I can’t tell whether the withhold-and-release effect is deliberate; not much else about the production suggests a focus on the big picture. Certainly not Scott Pask’s set, a phalanx of cheap-looking organ pipes that regroup to indicate different locales. Worse, they lead you to hope for thrilling toccatas and fugues when all you get from Bill Frisell’s music is misty watercolor pop.

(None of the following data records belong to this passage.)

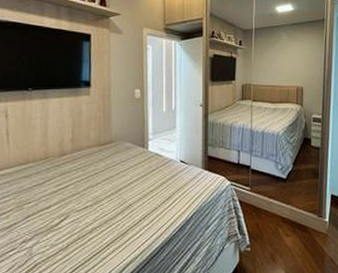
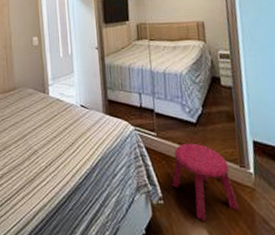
stool: none [259,196,313,264] -> present [172,142,239,222]

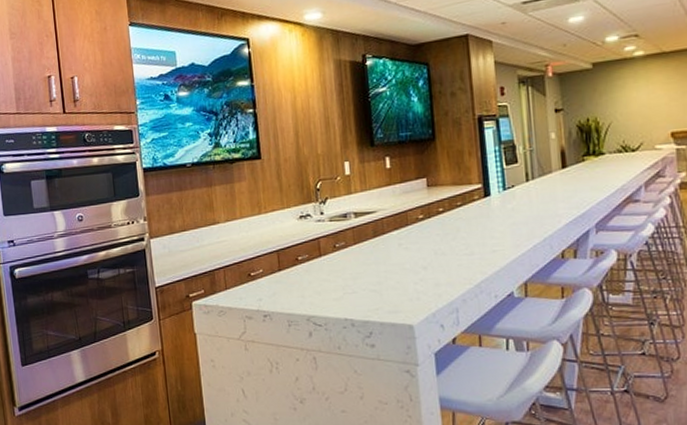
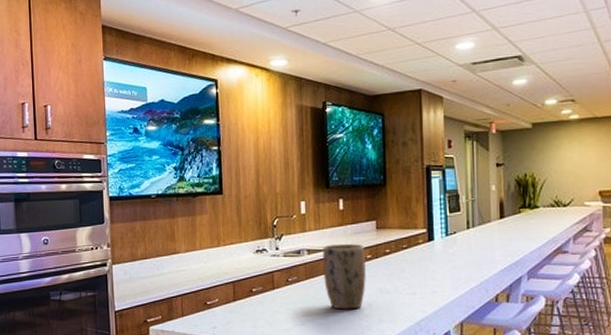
plant pot: none [371,203,419,275] -> present [323,243,366,310]

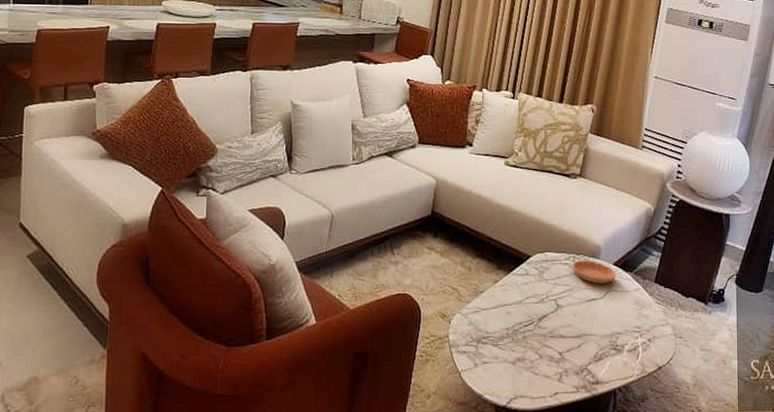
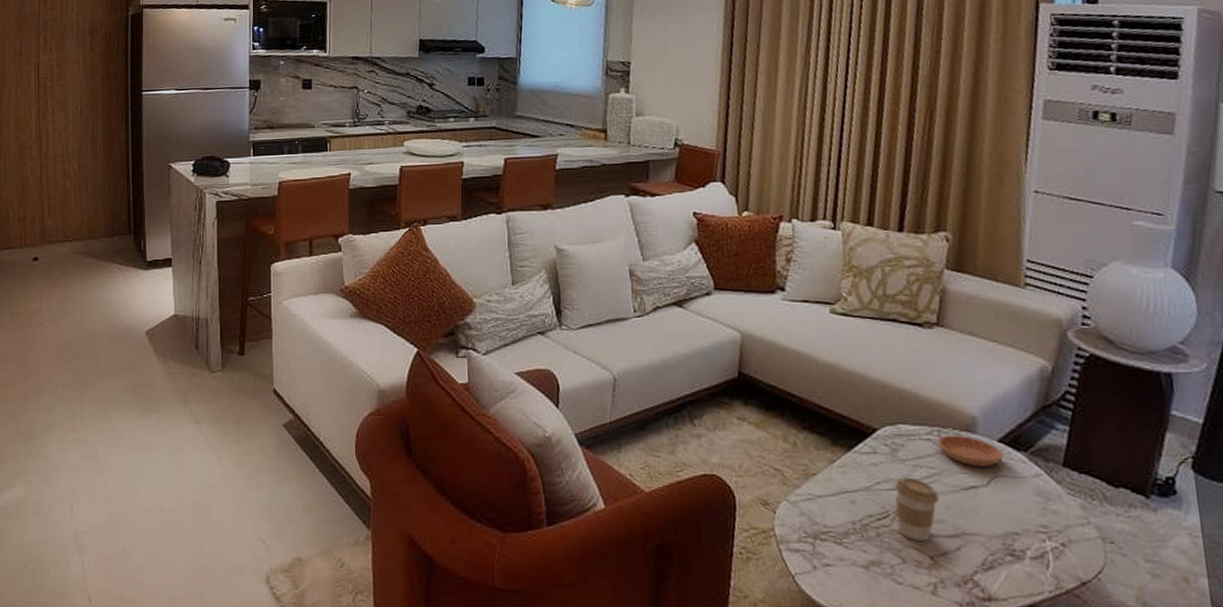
coffee cup: none [539,293,569,341] -> present [895,477,939,541]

Nor does much that’s thrilling emerge from most of the cast save Ms. Rashad and Mr. Page. Not that the characters aren’t neatly defined — notably John Glover as the tart archbishop, Daniel Sunjata as Joan’s comrade Dunois and Jack Davenport as the wheedling Earl of Warwick. But they all seem strangely conflict-averse as they promote or subvert the Maid among them. By the time you get to the surreal epilogue, it’s as if they were in a low-stakes sitcom called “Oh That Joan!”

Mr. Sullivan’s deference to Shaw’s anti-theatrical style is somewhat surprising from the director who gave us a blisteringly reframed (and successful) “Merchant of Venice” in 2010. But it does have the salutary feminist effect of highlighting competence instead of hysteria. If the production as a whole made up for the diminished dramatics with ample attention to its intellectual grandeur — as it does in the trial scene — it might even have seemed bracingly modern.

Instead it just seems modest: surely the last thing any one ever accused Shaw or “Saint Joan” of being.